Andrew McCarthy, GM of ANZ, SEA and India at Notion, said the narrative has clearly evolved. “We’re no longer asking if AI works, we’re asking how to make it work systematically across every sector,” he said.


However, he flagged a key friction point: fragmented systems. “The issue isn’t AI capability, it’s increasing busywork due to fragmented systems,” McCarthy noted, urging organisations to consolidate knowledge into unified workspaces. “Budget 2026 provides the incentives, now businesses must use them strategically: consolidate fragmented systems into unified workspaces where AI has the context to actually finish work. Singapore has solved the "why"; connected AI-native platforms like Notion help organisations solve the "how


Human ingenuity becomes the true differentiator


Koren Wines, Managing Director at Xero Asia, said the Budget marks a maturity shift in Singapore’s AI journey. “The focus is no longer just on equipping the workforce with tools, but on building acumen to use AI meaningfully,” she said.


With most SMEs already digitally capable, she argued, competitive advantage will come from how creatively businesses apply AI. “expanding TeSA to provide AI training for non-tech roles acknowledges that AI mastery is now a core requirement for every professional, regardless of their industry”


“Singapore’s workforce can move beyond using AI just for simple automation and manual tasks, instead leveraging it for high-level strategic moves that drive real growth and propel Singapore’s economy forward,” Wines added.


Sectoral depth and talent pipelines matter


Haresh Khoobchandani, Vice President, APAC & Japan at Autodesk, welcomed the sector-specific AI missions. “For instance, industries like construction and manufacturing don’t just need general chatbots. They need high-level coordination and strategic direction and support that these new initiatives promise,” he said.


He also praised the six-month complimentary access to premium AI tools for trainees, calling it a practical answer to the risks of AI being a disruptor if talent development doesn't keep pace, and ensuring students enter the workforce as “practitioners of AI, not just observers.”


“more fluid collaboration between the public sector, private industry, and academic institutions is also essential to ensure Singapore’s workforce is able to pivot faster and more effectively to changing requirements in the AI era,” he added welcoming the merger of Workforce Singapore and SkillsFuture Singapore, “aligning skills training measures with real-world disruption to avoid the skills mismatch among local talents.”

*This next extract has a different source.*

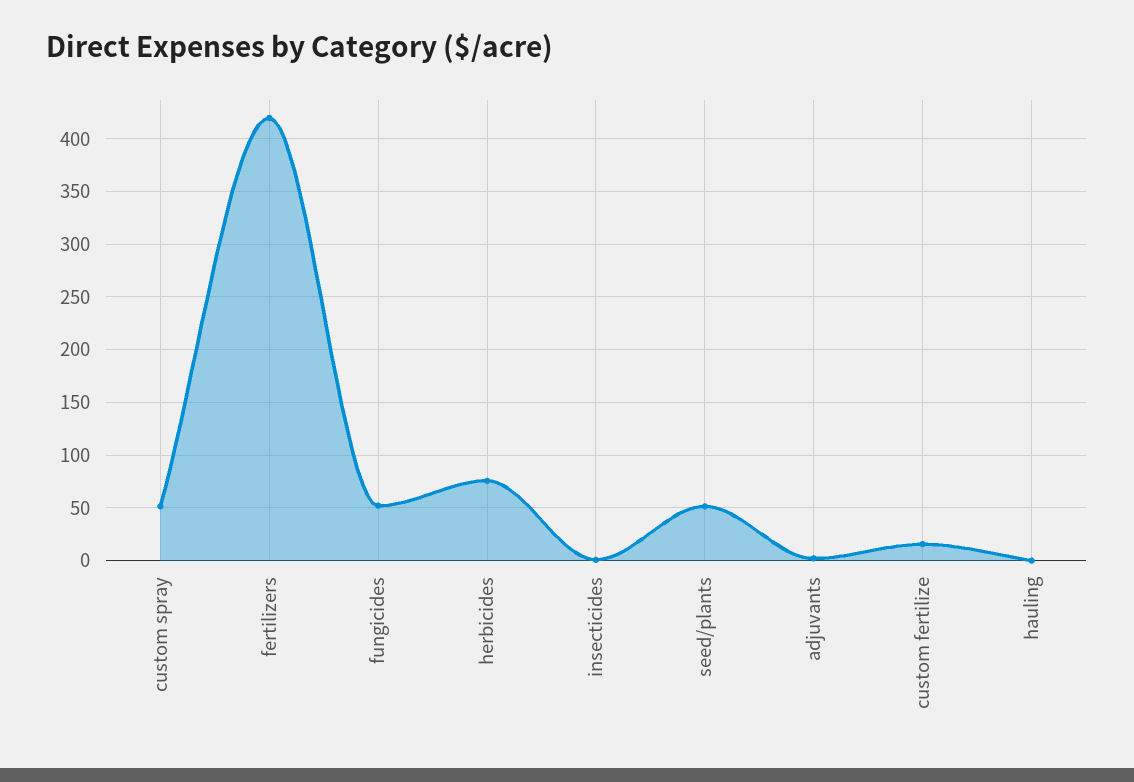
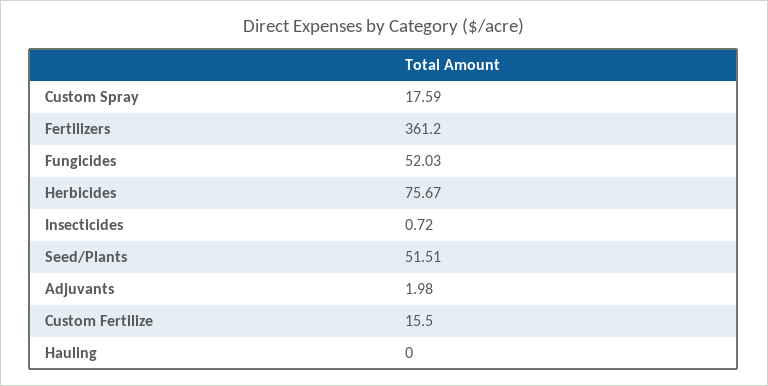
custom spray: 50 -> 17.59
fertilizers: 420 -> 361.2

The key takeaway is – Singapore’s AI push is being widely welcomed by industry, but leaders are clear-eyed about what comes next. The consensus is unmistakable:

  • Policy momentum is strong

  • Infrastructure support is expanding

  • But trust, data readiness, workforce redesign, and execution discipline will determine success

If Singapore can align these moving pieces, leaders believe the nation has a credible shot at becoming not just an AI adopter, but a global AI standard-setter.